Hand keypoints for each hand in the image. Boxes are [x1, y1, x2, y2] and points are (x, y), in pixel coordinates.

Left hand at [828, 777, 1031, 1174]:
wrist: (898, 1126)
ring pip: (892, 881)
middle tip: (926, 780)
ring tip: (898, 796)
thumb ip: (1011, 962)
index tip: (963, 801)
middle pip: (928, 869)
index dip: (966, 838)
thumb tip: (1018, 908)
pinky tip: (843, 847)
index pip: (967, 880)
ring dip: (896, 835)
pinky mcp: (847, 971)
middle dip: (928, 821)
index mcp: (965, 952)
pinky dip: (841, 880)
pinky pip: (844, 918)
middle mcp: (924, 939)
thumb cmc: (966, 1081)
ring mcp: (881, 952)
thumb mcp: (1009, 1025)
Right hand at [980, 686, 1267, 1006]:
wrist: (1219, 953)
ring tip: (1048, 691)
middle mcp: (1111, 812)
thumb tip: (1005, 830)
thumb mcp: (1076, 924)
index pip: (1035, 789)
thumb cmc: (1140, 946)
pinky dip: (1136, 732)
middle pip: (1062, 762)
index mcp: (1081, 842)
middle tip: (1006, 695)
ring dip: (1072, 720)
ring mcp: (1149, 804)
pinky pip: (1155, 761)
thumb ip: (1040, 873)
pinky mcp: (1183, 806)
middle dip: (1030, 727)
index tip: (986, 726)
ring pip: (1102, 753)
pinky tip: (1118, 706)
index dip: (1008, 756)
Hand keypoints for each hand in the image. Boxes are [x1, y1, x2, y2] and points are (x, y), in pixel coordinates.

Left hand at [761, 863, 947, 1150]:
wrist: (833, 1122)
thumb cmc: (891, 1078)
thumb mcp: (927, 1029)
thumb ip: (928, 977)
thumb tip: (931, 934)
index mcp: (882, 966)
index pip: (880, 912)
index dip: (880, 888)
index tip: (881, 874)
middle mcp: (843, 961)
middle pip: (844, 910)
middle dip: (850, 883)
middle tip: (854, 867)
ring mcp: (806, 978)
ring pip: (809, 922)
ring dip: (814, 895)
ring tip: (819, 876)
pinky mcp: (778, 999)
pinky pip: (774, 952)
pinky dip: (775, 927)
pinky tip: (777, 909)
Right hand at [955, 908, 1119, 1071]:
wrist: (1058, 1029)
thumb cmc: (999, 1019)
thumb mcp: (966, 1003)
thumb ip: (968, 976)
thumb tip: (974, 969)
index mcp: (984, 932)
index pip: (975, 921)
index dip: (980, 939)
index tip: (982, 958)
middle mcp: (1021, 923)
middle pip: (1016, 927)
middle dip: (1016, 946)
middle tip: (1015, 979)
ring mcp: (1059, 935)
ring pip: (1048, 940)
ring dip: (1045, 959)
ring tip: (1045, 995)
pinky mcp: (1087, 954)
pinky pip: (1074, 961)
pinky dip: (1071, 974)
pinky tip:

* WORK ORDER:
Write out word for word only the lines from the start of the entries down to the line with "index pip: (1035, 789)", please, including both ends.

* SOLUTION TO THIS EXERCISE:
Hand keypoints for each hand in the image. Boxes are [x1, y1, x2, y2] and points are (x, y), in pixel coordinates.

Left hand at [828, 777, 1031, 1174]:
wrist: (898, 1126)
ring pip: (892, 881)
middle tip: (926, 780)
ring tip: (898, 796)
thumb ip: (1011, 962)
index tip: (963, 801)
middle pip: (928, 869)
index dip: (966, 838)
thumb tip: (1018, 908)
pinky tip: (843, 847)
index pip: (967, 880)
ring dip: (896, 835)
pinky mcp: (847, 971)
middle dip: (928, 821)
index mcp: (965, 952)
pinky dip: (841, 880)
pinky pip: (844, 918)
middle mcp: (924, 939)
thumb cmc: (966, 1081)
ring mcp: (881, 952)
thumb mcp: (1009, 1025)
Right hand at [980, 686, 1267, 1006]:
wrist: (1219, 953)
ring tip: (1048, 691)
middle mcp: (1111, 812)
thumb tip: (1005, 830)
thumb mcp: (1076, 924)
index pip: (1035, 789)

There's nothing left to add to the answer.